= Your instructions =
Render the material from the line containing "ונמצאת פה תמיד בשבילך לכל אורך" through the line containing "ותתפתח בצורה הכי טובה שיש. חשוב לי", both included, as a numbered list with blank lines left out.

[Transcribed page text]

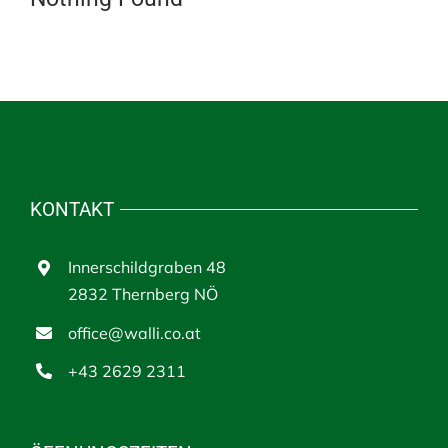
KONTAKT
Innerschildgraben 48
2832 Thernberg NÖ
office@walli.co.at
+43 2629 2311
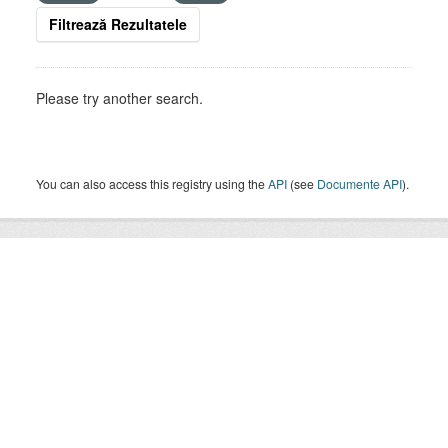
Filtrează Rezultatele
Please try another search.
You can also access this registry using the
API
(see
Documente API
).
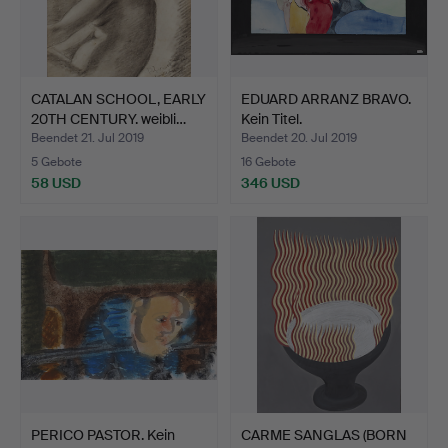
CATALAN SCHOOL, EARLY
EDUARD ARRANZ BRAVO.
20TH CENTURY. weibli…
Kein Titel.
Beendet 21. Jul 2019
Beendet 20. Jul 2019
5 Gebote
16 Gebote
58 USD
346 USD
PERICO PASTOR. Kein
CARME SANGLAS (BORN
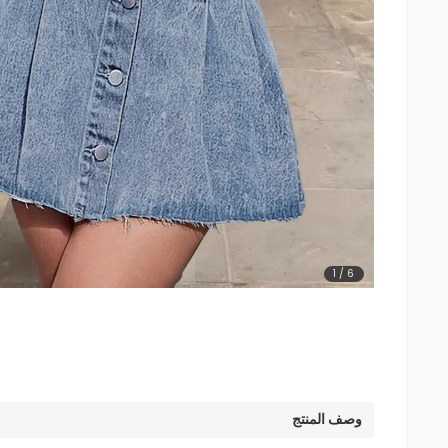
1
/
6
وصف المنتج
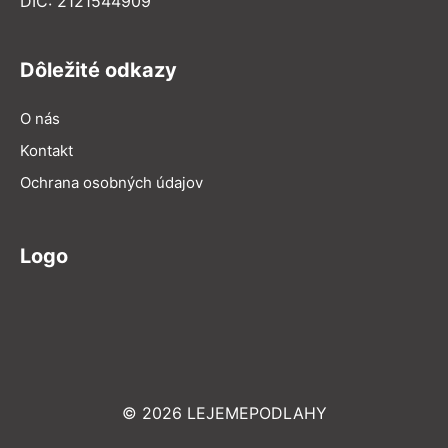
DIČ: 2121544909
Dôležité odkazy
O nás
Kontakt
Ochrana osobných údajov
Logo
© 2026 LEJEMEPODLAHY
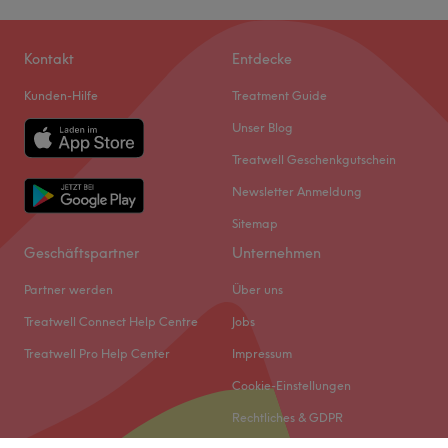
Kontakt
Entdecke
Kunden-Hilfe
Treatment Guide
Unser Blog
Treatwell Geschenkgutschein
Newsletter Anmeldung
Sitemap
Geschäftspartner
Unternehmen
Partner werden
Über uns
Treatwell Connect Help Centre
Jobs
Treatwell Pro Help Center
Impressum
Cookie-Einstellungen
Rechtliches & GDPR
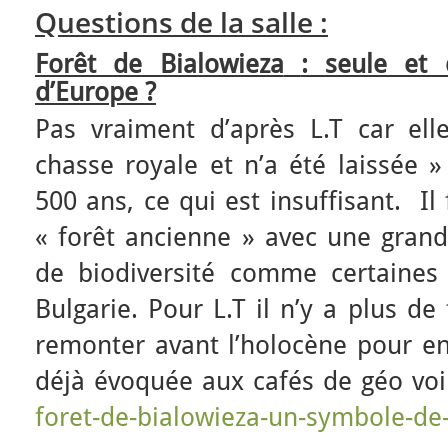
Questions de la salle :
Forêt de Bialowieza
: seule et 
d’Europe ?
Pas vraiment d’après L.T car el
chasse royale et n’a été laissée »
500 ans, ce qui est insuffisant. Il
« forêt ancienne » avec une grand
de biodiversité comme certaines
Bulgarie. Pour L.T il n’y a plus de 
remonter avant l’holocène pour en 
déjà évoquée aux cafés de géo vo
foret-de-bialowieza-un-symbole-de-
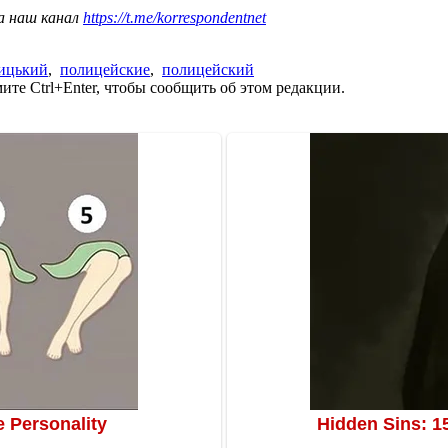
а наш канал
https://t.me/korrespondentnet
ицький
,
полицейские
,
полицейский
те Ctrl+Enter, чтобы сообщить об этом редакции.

--

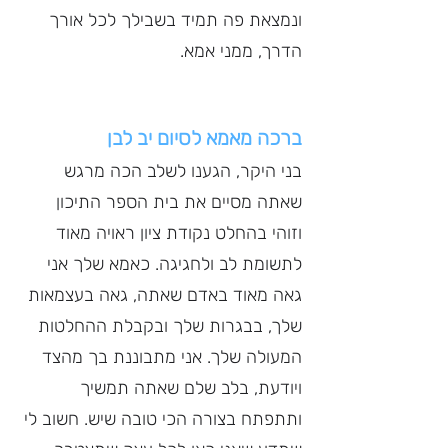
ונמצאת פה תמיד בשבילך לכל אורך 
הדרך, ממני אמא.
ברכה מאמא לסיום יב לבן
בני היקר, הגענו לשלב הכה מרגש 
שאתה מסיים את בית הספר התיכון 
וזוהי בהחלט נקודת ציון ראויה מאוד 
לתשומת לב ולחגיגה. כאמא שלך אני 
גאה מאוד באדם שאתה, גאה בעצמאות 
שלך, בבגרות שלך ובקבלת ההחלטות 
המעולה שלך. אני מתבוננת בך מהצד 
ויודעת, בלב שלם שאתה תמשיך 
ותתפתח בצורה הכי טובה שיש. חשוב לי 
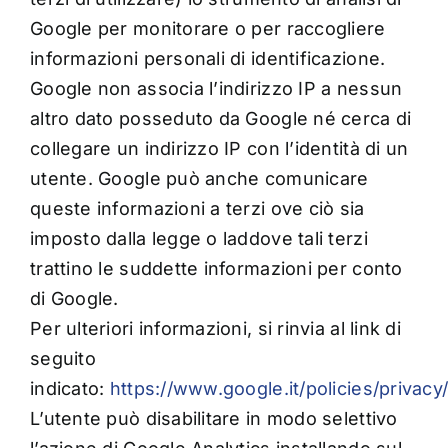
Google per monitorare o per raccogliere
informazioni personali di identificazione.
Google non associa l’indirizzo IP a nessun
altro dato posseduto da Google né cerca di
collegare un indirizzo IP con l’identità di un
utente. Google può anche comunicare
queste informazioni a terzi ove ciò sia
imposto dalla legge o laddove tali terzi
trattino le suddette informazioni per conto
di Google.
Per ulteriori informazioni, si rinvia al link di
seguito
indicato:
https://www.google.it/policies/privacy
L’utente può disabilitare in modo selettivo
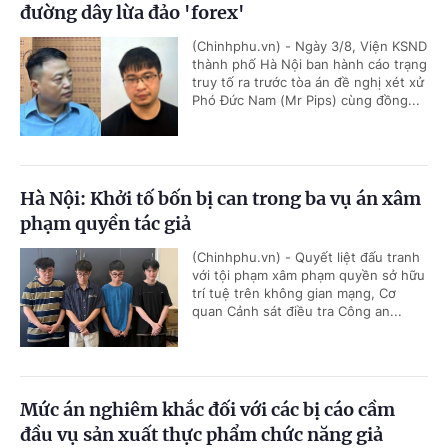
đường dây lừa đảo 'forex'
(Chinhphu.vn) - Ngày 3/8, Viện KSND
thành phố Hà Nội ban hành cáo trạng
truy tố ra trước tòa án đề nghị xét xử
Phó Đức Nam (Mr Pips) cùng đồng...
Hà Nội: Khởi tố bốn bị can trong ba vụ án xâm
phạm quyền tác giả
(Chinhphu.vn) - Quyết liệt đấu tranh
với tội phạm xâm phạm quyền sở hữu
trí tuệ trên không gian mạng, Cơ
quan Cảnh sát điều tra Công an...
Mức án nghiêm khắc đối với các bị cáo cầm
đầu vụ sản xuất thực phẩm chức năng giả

* * *

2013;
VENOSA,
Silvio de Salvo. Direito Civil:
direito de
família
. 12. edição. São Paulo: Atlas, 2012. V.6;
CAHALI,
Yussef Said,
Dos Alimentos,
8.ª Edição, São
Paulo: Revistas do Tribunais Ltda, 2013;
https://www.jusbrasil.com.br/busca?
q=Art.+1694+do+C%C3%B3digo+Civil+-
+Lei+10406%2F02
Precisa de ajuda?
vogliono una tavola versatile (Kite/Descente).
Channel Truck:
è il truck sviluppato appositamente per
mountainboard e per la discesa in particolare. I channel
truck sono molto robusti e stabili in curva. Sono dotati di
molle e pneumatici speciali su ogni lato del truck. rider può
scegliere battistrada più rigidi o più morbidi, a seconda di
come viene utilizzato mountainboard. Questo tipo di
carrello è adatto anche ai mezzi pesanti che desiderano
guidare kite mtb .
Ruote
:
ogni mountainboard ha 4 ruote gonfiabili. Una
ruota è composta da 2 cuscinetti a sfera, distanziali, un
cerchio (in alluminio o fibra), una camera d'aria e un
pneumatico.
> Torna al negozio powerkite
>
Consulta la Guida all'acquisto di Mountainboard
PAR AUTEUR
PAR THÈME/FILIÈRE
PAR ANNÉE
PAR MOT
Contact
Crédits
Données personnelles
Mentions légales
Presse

= Solution for this problem =
1. ונמצאת פה תמיד בשבילך לכל אורך 
2. הדרך, ממני אמא.
3. ברכה מאמא לסיום יב לבן
4. בני היקר, הגענו לשלב הכה מרגש 
5. שאתה מסיים את בית הספר התיכון 
6. וזוהי בהחלט נקודת ציון ראויה מאוד 
7. לתשומת לב ולחגיגה. כאמא שלך אני 
8. גאה מאוד באדם שאתה, גאה בעצמאות 
9. שלך, בבגרות שלך ובקבלת ההחלטות 
10. המעולה שלך. אני מתבוננת בך מהצד 
11. ויודעת, בלב שלם שאתה תמשיך 
12. ותתפתח בצורה הכי טובה שיש. חשוב לי 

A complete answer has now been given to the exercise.